This. Is. Huge.

Curbing artificial intelligence’s resource usage is probably the single biggest technological challenge of the late 2020s. AI’s capabilities aren’t “leveling off” as many had expected: LLMs appear to have plenty of runway left.

But even as pro-AI as I am, we cannot continue on the current path. There is not enough power available. In tandem with AI development, we must also develop better ways to make use of resources.

I missed this news, but late last month, Google announced TurboQuant. The technology uses a “key-value cache,” where bits of information are stored so the LLM doesn’t have to recompute them.

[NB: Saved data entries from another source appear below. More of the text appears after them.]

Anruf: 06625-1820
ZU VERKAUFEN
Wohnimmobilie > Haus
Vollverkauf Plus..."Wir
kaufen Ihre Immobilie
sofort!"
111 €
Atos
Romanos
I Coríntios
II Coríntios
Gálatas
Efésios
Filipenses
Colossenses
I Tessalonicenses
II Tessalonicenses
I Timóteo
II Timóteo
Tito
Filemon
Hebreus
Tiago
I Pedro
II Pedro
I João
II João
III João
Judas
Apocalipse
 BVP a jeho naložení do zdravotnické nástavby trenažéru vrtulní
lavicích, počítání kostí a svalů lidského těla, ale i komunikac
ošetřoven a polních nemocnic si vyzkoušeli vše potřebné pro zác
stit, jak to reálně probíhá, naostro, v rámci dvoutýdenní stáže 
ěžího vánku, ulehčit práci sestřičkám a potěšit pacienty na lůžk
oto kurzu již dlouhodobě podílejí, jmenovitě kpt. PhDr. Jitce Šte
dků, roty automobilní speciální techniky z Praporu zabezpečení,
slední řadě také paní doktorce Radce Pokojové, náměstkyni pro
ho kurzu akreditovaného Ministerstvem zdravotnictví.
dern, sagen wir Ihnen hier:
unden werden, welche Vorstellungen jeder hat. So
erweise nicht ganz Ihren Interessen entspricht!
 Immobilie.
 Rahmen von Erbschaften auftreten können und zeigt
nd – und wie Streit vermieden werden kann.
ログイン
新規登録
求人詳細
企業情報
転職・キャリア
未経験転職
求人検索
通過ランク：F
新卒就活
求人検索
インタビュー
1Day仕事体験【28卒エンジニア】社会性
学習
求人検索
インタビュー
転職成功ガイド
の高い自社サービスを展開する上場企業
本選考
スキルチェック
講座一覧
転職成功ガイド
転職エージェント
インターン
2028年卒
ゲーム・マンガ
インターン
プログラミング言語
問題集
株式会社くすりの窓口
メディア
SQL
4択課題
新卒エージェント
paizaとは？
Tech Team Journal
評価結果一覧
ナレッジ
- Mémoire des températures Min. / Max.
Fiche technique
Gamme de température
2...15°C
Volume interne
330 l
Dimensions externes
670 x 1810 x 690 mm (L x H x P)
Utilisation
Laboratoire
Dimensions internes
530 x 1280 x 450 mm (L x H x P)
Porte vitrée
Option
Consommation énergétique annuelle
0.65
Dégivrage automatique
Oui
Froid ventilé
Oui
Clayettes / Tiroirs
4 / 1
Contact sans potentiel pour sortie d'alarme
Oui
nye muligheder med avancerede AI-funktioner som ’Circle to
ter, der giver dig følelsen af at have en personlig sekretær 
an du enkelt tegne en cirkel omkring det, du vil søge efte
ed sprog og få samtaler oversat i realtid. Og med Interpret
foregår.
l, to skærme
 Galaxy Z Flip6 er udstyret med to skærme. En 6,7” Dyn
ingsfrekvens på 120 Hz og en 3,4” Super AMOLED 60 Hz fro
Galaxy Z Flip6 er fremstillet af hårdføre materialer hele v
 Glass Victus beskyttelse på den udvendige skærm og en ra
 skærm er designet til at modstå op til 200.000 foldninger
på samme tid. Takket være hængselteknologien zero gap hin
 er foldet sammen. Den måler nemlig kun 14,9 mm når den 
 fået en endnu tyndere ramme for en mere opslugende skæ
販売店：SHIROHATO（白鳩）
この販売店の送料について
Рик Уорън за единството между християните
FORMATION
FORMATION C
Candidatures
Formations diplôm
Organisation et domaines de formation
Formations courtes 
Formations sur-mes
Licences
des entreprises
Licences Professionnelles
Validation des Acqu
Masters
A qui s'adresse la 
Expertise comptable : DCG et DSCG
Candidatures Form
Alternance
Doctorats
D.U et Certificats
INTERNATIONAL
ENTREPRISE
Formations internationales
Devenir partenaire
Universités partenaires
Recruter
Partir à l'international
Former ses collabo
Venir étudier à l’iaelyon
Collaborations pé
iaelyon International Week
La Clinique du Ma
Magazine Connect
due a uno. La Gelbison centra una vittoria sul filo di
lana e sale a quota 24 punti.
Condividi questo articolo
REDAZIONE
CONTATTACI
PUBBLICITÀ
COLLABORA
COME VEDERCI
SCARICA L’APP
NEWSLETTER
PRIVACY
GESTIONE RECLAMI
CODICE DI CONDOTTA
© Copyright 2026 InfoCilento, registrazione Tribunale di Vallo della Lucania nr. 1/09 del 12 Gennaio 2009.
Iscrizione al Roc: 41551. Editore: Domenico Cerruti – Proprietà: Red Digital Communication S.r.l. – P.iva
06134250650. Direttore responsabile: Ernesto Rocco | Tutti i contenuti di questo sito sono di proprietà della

For basic LLM tasks, this works well and doesn’t dramatically increase the size of the cache itself. However, as you ask the LLM to perform more computationally intensive and complex tasks, the size of this cache can explode, in turn requiring more memory.

I’ll ask you to go to the article above for a bit more detail on what Google is doing, so I don’t butcher it. However, by simplifying the instructions for the LLM on how to find these data bits, researchers were able to reduce memory usage by six times.

That isn’t a small difference. If that’s hard to visualize, think of it this way: using TurboQuant, you’d be able to store six times the data in the cache using the same amount of memory!

Undoubtedly, other researchers will discover other ways to further reduce AI resource consumption. AGI is closer than we think, and that is all but impossible using today’s technologies, especially around resources.

The broader AI community needs to push for this as well. For too long, AI has pushed ahead without thought for the significant amount of resources required. That’s going to catch up with us sooner or later.